--- Collected material ---

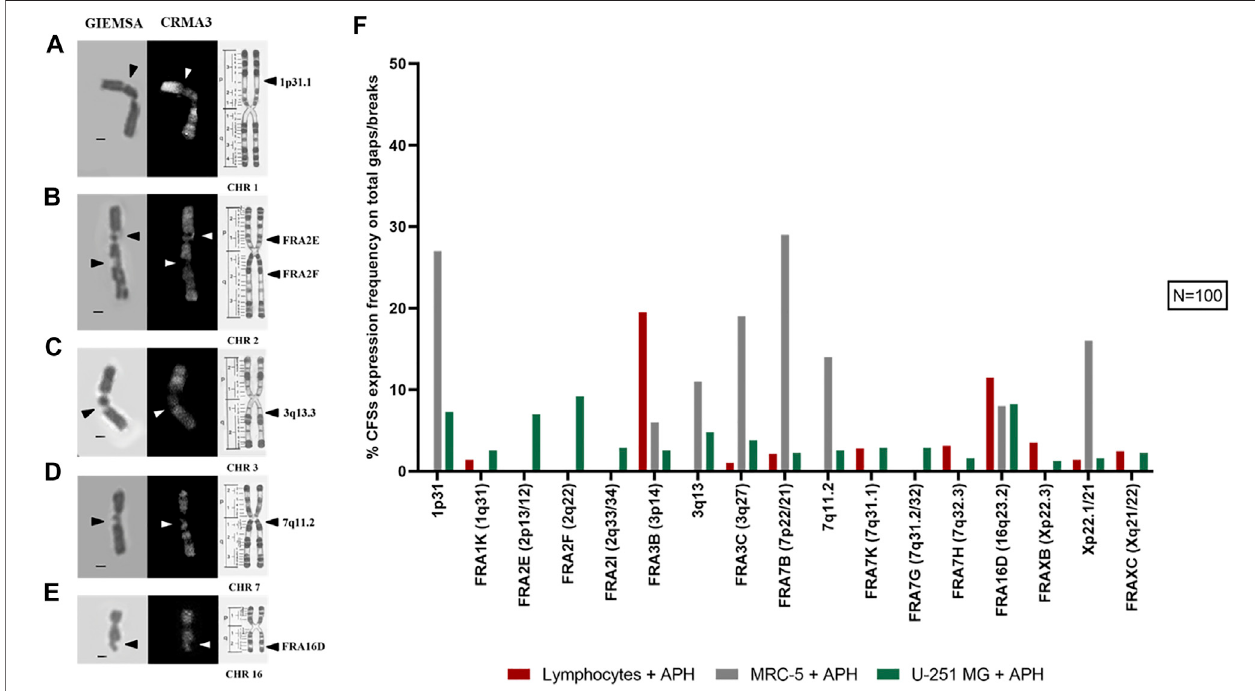
FIGURE 5 | Example images of the most expressed CFSs in U-251 MG cells are shown: 1p31.1 (A) , FRA2E (2p13/12) and FRA2F (2q22) (B) , 3q13.3 (C) , 7q11.2 (D) , and FRA16D (16q23.2) (E) . R-banding by CRMA3 staining allows the recognition of the cytological band where the lesion is localized (chromosome ideogramsaremodi fi edfromthestudybyDutrillauxetal.,1976).Inthegraph (F) ,weseeCFSsexpressedunderAPHtreatmentwithanexpressionfrequencyequaltoat least 1% of the total number of gaps/breaks in lymphocytes, fi broblasts, and glioblastoma cells. Number of metaphases counted for control and APH-treated conditions was 100 ( N (cid:1) 100) for one replicate. CHR, chromosome. Scale bar: 1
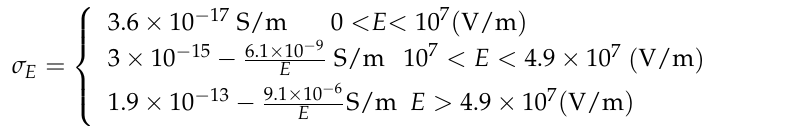
radiation is shown in Figure 7.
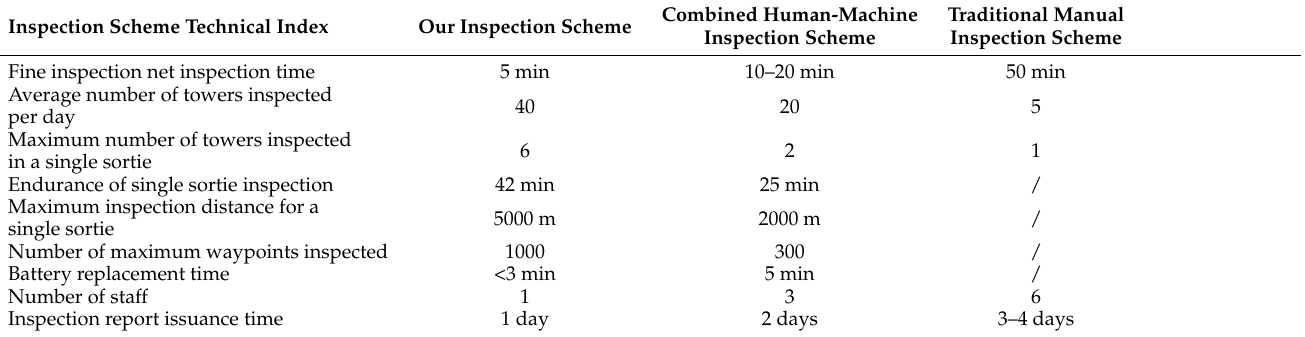
Figure 15. Comparison of the detection results of the different models. The red rectangular box is the detection result of the model, inside the yellow border is the incorrect detection result, and inside the blue border is the correct detection result. Table 7. Comparison of performance indicators of different inspection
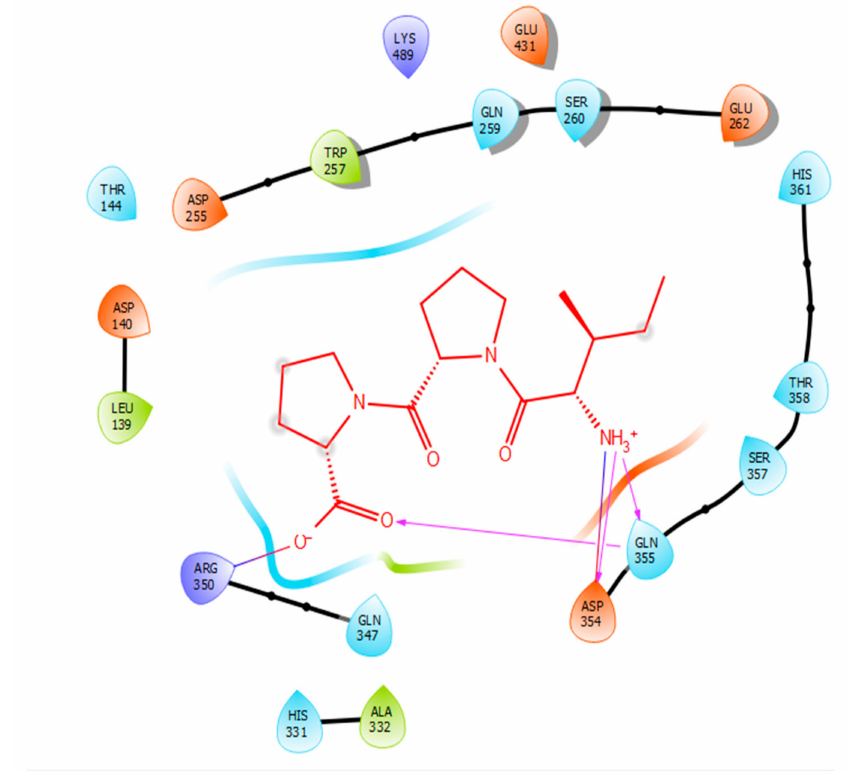
Figure 2. Docking results of the peptide IPP in the active site of human angiotensin I-converting enzyme (ACE). IPP is represented in red, interactions of human ACE residues with the peptide are indicated by arrows of di ff erent colours, with purple representing hydrogen bond interactions and blue arrows representing salt bridge interactions. The figure was generated using the software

---

** Task details **
Your copy should hold only the lines above from the one containing "radiation is shown in Figure 7." through the one containing "Figure 15. Comparison", exactly as written and free of pictures.

** Answer area **
radiation is shown in Figure 7.
Figure 15. Comparison of the detection results of the different models. The red rectangular box is the detection result of the model, inside the yellow border is the incorrect detection result, and inside the blue border is the correct detection result. Table 7. Comparison of performance indicators of different inspection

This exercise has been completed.